Thanks for the input and i'll post pics.


----------



## alexrex20 (Aug 26, 2005)

BurgerKing said:


> no its just gravel, 3.5" (it'll take forever). I have a cannister filter for the tank. I want to remove all the fish, but they get so stressed out when i do.


they'll get even more stressed out if you leave them in there as you remove all the decor, all the gravel, then add in a bunch of sand and more decor.


----------



## Hoosier Tank (May 8, 2007)

alexrex20 said:


> BurgerKing said:
> 
> 
> > no its just gravel, 3.5" (it'll take forever). I have a cannister filter for the tank. I want to remove all the fish, but they get so stressed out when i do.
> ...


I don't know about that, sometimes chasing them with a net can be pretty stressful, I have had to take breaks and let all involved calm down. :roll:


----------



## alexrex20 (Aug 26, 2005)

the OP's tank is 'only' a 75gal, which is much easier to chase fish around with a net, than a 180gal.

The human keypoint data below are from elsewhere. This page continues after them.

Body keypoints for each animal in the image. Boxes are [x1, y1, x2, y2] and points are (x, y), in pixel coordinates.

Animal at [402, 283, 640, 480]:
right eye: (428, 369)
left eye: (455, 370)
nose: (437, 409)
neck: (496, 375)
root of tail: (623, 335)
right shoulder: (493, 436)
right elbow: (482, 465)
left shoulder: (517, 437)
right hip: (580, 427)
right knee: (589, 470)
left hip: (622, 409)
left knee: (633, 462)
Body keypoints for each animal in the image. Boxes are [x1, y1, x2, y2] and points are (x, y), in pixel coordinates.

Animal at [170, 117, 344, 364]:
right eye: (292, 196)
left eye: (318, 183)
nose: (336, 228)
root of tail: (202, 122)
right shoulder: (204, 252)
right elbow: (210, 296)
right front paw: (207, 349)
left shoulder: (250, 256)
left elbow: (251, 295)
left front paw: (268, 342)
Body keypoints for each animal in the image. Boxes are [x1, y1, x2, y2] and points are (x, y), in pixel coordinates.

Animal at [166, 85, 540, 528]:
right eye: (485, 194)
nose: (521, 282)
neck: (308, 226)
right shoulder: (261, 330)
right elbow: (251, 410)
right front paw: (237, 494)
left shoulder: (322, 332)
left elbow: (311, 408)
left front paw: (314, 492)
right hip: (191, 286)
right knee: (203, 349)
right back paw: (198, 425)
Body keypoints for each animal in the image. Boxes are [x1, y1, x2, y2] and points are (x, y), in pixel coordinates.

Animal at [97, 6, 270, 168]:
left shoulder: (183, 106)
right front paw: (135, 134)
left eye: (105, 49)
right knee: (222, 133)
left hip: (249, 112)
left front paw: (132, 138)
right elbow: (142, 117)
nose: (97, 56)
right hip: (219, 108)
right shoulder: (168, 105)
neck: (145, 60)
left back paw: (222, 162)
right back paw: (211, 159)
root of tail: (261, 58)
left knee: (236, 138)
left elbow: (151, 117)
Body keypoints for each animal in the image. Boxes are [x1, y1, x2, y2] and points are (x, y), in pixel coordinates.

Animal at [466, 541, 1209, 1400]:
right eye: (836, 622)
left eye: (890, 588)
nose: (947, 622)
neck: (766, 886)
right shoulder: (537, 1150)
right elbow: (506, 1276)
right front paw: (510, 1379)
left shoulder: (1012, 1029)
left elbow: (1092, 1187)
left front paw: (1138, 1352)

in the end, it all depends on how good we are at using a net.


----------



## hey_wood1981 (Apr 7, 2004)

a tank divider would come in handy.


----------



## iceblue (Apr 27, 2004)

When I did my change over I drained my 84g tank down to a couple of inches and removed all the decor (rocks). It was an easy way to catch the fish without overly stressing them. They were placed in a large beer cooler lined with a black plastic garbage bag. Just before placing the fish (aggressive Mbuna) I transferred the filters to the container along with some stress coat. I also covered the cooler to darken it up. Weather this helped or not I couldn't tell you but they did just fine for the 3 hours they were in their.

I also cleaned all my sand the day before and allowed it to come up to room temperature before doing the change over. Here's a thread of how I did it. http://mbunamadness.com/forum/viewtopic.php?f=20&t=852
I did the change over a month period so my other filters could take over the bio-filtration that the gravel used to provide.


----------